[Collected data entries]
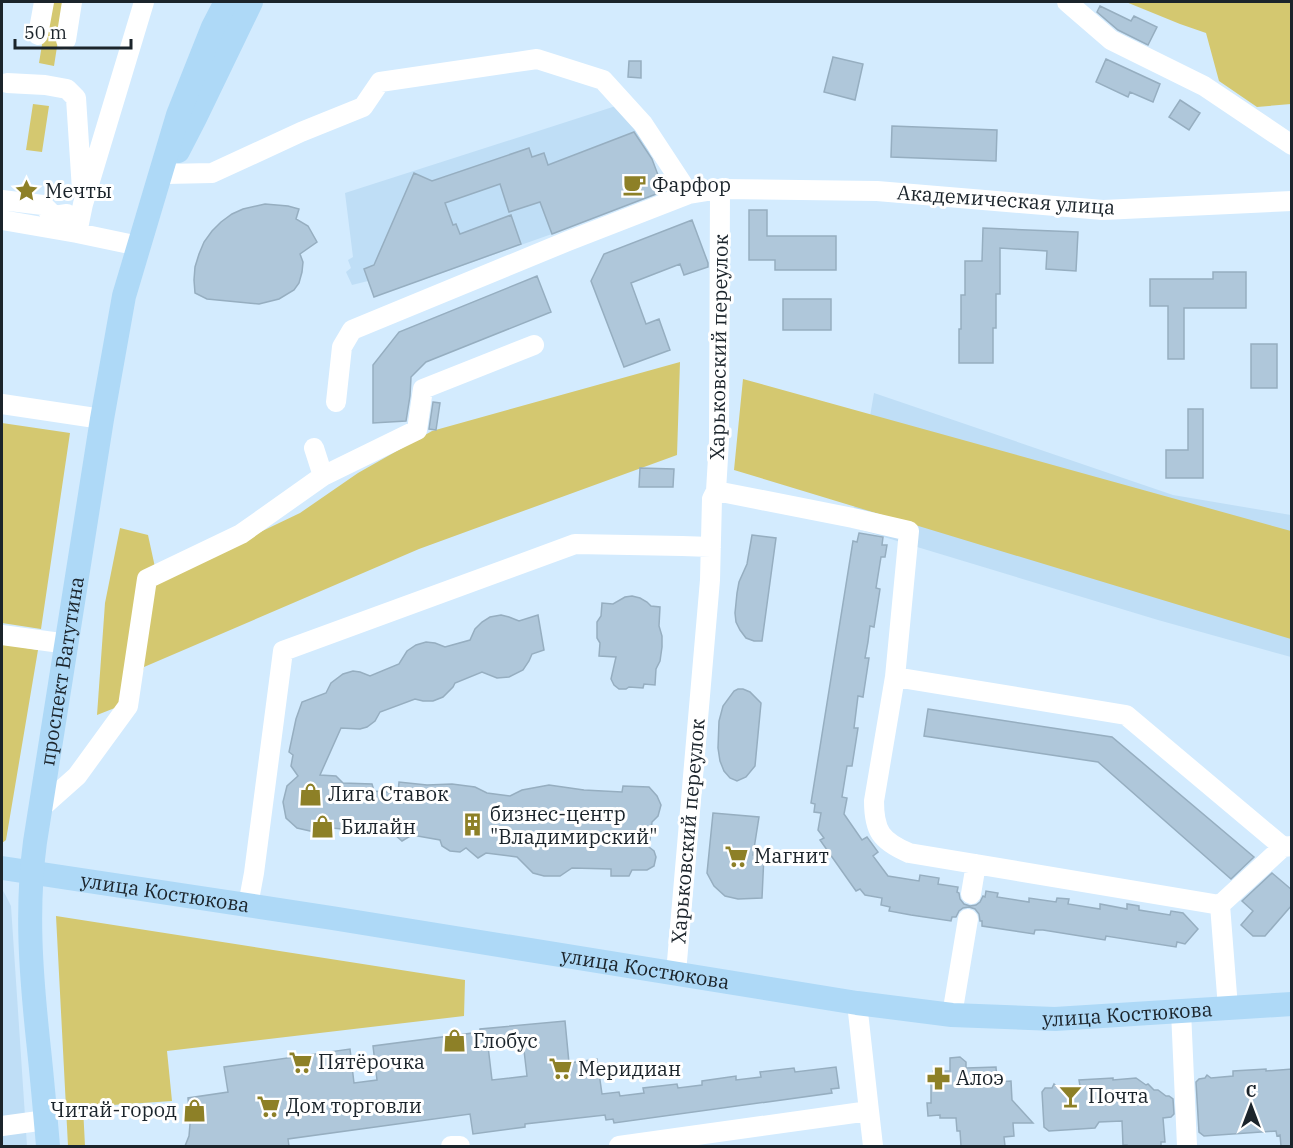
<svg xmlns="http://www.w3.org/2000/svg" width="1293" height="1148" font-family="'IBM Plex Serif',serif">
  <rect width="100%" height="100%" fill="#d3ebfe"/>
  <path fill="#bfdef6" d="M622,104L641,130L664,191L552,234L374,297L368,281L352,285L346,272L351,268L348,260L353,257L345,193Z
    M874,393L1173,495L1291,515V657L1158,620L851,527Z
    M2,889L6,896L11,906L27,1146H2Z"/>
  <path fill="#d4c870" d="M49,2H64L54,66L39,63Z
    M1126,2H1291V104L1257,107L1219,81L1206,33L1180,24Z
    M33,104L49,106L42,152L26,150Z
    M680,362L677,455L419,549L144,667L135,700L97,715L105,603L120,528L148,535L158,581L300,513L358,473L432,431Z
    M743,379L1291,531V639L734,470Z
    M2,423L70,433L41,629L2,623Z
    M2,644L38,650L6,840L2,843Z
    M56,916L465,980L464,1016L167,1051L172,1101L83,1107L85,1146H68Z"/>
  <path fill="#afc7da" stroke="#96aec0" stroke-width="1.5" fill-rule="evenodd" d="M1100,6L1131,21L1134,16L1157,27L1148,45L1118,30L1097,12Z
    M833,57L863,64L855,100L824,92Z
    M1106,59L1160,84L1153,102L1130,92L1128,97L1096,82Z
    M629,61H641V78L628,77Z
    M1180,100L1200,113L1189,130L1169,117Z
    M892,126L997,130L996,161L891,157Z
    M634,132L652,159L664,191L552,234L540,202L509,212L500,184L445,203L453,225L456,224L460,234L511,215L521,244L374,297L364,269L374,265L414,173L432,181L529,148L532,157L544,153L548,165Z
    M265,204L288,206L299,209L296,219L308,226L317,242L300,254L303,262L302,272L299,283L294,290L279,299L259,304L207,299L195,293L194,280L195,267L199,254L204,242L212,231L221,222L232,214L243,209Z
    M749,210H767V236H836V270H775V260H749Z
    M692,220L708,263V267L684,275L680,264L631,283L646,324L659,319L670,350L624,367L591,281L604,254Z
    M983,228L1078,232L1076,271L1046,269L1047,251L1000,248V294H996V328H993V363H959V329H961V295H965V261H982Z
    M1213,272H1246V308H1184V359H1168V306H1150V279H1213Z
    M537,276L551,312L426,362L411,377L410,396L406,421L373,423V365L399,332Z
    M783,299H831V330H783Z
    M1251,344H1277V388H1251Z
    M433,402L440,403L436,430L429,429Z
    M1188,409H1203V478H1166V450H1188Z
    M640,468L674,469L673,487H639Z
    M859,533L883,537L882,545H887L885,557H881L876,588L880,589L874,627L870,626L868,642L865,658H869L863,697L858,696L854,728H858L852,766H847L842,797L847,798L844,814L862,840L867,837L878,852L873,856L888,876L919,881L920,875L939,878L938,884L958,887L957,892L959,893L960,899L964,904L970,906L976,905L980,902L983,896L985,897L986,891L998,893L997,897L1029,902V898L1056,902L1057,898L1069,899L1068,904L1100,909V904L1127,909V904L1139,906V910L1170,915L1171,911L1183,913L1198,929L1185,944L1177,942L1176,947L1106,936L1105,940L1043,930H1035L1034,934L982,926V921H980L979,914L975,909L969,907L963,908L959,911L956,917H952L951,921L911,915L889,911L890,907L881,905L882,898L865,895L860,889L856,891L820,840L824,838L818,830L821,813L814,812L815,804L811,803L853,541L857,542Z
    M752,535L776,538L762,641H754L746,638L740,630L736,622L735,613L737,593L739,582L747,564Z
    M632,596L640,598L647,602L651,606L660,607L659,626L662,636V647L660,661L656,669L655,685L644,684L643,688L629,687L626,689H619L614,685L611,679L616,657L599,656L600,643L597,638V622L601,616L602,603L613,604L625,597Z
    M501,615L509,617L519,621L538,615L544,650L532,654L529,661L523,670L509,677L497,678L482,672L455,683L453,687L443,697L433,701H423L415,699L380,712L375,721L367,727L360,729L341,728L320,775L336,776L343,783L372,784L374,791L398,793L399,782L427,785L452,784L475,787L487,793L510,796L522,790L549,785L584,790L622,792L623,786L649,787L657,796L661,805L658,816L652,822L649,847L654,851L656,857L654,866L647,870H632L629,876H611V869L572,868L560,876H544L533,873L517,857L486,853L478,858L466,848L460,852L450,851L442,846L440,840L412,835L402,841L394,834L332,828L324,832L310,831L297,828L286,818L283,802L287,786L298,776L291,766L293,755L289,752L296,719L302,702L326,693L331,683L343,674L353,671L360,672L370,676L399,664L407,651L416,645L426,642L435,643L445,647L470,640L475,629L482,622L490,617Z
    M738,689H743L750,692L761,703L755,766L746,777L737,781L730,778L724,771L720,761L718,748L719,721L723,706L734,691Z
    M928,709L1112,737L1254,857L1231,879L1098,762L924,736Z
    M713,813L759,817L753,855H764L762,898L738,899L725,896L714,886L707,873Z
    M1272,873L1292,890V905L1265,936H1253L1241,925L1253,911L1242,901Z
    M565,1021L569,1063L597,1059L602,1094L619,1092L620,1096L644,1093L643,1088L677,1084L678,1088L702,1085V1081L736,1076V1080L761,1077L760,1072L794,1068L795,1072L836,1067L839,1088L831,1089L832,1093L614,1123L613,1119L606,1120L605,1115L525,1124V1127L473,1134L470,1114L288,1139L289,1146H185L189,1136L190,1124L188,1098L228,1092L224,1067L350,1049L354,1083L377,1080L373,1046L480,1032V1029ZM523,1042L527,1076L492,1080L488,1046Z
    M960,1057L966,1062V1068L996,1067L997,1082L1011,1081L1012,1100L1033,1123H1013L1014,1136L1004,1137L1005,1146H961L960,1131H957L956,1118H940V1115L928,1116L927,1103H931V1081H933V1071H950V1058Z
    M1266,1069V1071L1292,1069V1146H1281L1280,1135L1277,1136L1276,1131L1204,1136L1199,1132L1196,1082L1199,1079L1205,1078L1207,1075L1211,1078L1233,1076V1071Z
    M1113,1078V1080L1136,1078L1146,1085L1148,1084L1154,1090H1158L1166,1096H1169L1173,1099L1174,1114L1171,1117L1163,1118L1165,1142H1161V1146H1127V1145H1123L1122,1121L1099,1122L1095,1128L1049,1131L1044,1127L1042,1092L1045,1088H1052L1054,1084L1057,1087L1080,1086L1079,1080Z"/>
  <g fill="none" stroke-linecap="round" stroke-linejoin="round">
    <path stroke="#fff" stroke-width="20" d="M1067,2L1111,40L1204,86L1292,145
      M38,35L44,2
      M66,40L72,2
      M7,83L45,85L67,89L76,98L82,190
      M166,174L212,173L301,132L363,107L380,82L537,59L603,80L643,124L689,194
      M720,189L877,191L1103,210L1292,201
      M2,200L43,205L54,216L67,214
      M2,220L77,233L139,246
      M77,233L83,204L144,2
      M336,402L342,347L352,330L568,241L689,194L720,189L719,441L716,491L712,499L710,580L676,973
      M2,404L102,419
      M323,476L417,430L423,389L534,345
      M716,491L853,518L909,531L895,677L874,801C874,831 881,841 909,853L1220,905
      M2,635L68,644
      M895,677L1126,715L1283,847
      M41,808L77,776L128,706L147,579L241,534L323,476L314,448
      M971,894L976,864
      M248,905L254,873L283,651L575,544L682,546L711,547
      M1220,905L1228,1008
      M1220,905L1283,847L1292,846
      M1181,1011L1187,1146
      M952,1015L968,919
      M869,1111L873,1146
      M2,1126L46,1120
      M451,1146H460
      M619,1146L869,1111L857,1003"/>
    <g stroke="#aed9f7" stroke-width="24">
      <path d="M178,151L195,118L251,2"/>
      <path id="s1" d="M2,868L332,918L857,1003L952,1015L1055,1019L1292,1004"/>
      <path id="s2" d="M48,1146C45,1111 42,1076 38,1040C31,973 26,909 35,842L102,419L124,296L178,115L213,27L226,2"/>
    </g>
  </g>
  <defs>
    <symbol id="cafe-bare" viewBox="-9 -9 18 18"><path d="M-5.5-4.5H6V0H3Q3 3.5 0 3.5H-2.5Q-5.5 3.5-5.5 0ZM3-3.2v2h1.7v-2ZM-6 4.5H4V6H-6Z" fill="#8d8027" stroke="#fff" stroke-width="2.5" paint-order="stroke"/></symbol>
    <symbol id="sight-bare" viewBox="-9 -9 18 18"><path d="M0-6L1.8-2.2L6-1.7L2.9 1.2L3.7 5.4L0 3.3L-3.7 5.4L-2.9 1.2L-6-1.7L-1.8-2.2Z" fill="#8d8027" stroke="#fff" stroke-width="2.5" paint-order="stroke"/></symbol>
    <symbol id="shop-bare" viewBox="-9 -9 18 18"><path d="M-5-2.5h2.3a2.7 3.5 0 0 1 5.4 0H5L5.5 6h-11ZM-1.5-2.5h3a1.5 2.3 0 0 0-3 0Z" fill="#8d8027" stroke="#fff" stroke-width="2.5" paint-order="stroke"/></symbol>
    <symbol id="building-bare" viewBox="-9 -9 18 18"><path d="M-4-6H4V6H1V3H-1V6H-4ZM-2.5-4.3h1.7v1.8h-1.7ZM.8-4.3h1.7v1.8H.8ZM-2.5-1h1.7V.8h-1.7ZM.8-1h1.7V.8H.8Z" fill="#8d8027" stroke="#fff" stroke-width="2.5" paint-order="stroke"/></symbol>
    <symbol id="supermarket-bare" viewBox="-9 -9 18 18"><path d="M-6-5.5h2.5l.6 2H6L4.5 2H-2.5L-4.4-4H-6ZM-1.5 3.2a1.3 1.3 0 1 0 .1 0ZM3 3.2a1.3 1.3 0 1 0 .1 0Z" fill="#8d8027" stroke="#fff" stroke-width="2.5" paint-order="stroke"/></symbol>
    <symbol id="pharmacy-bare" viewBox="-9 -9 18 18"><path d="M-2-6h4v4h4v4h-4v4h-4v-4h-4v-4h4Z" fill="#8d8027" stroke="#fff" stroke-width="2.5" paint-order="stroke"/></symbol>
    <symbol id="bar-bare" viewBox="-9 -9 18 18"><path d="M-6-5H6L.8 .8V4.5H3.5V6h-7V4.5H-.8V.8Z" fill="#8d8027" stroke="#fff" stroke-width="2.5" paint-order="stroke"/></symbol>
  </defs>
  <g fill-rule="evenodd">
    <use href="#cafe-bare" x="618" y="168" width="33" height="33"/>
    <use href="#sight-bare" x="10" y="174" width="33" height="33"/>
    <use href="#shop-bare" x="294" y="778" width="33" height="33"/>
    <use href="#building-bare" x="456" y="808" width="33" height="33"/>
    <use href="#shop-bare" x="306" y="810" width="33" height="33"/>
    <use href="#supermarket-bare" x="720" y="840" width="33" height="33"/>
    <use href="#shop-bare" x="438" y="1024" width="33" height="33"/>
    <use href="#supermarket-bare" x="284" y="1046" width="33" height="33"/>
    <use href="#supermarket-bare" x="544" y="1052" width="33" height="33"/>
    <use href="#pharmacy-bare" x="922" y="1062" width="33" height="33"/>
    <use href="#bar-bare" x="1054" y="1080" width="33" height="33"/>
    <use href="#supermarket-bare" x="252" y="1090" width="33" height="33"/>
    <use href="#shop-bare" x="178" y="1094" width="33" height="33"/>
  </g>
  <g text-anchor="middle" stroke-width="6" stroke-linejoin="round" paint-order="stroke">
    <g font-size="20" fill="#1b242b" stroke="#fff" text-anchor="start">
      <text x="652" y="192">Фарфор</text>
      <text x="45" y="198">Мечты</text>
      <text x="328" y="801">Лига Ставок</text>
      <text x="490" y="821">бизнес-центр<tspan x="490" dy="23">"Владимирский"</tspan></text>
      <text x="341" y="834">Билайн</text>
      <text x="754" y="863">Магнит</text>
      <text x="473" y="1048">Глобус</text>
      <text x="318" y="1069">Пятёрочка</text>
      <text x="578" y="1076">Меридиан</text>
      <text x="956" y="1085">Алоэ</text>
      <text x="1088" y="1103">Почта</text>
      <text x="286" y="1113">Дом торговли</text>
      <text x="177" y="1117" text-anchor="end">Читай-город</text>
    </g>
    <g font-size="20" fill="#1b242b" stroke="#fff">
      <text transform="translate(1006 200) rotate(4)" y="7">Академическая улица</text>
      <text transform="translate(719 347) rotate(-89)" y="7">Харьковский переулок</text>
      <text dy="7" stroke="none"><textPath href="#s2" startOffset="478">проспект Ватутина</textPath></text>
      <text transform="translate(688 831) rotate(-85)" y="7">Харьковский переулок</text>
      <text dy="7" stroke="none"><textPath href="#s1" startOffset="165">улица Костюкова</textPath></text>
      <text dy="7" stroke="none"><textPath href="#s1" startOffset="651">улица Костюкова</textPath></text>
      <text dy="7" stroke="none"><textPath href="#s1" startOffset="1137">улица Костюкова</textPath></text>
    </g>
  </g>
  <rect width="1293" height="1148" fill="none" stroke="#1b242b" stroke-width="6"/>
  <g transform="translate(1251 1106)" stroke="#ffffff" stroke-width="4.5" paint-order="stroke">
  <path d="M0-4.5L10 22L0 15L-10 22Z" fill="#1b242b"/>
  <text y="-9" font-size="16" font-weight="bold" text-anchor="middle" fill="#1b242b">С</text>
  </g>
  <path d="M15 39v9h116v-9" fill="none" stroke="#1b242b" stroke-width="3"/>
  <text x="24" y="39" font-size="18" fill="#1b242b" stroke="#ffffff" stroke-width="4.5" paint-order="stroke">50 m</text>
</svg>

# [What to do]
Filter the preceding entries down to the lines with "linejoin".

# [Finished task]
  <g fill="none" stroke-linecap="round" stroke-linejoin="round">
  <g text-anchor="middle" stroke-width="6" stroke-linejoin="round" paint-order="stroke">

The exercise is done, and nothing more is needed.